I'm disappointed I didn't reach the summit, but I came to Ecuador to push my limits - and I found them at 18,104 feet above sea level. I left everything I had on the mountain and have no regrets. The skiing was fantastic and I was the only skier on the entire volcano. When we reached the final rocky portion that led back to the trail head, Kimberly and Armando (our driver) were waiting to escort us back to the refuge. Armando offered to carry my pack for me down the steep rocky portion - I stubbornly, but politely declined his request. I just wanted to finish what I started.
All in all, this trip to Ecuador has been an amazing adventure. I accomplished goals and tried new things. I pushed myself farther than I thought I could go and hopefully learned something about falling short of a goal with grace and humility. There's a quote I put at the bottom of every page on this blog because it sounded cool to me. It's by Sir Edmond Hillary, the first person to summit Mount Everest -"It's not the mountain we conquer, but ourselves." I think I have a better understanding of it now. I'm ready to get home.
Country: Ecuador
Elevation: 18,996 Feet
The view from 17,600 as the sun was rising. Deep crevasse in the foreground.
So close, but so far. the summit from 18,104 feet.
Almost home
Geek Notes
-I waxed philosophic in my last posting about fear vs respect, saying there is no place for fear in the backcountry - blah blah blah.

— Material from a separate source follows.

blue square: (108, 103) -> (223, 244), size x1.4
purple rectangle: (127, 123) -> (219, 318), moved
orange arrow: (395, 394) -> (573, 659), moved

I felt a lot of fear last night. Climbing rocks in the dark in ski boots and with a 30 pound pack on your back is not fun. Jumping over crevasses that appear to be bottomless will instill fear in anyone. These were two things I was not prepared for. In my research, no one had bothered to mention these things to me. Don't trust Youtube videos as your primary source.
-I'm not sure how to interpret not reaching the summit. Disappointment doesn't really capture the emotion. It's not that bad. Granted, I'd rather have summited. I thought I'd be angry at myself or sad, but I'm not. I'm just glad I tried and that I'm back to the hotel safe. I think maybe there is something to that "it doesn't matter if you win or lose, it's how you play the game" business. I'm beginning to think that's why we push ourselves... It teaches us something about us we were previously unaware of.
-My lungs hurt, my rib cage hurts, my knees hurt and everything else hurts, but a little less than the previously mentioned parts. I'm pretty sure my ribs hurt because I breathed so hard for so long. My lungs are very angry with me and I've developed a cough. I hope that goes away soon. I burned over 4,600 calories on the climb and decent last night, and was unable to eat anything due to the altitude and heavy exercise. That means I lost about 2 pounds today. Every 3500 calories burned reduces your weight by a pound. Every 3500 calories eaten adds a pound to your weight. Adding in the additional 2500 calories the body metabolizes every day through autonomous living, I may have created a new diet. How to lose 2 pounds a day and keep it off!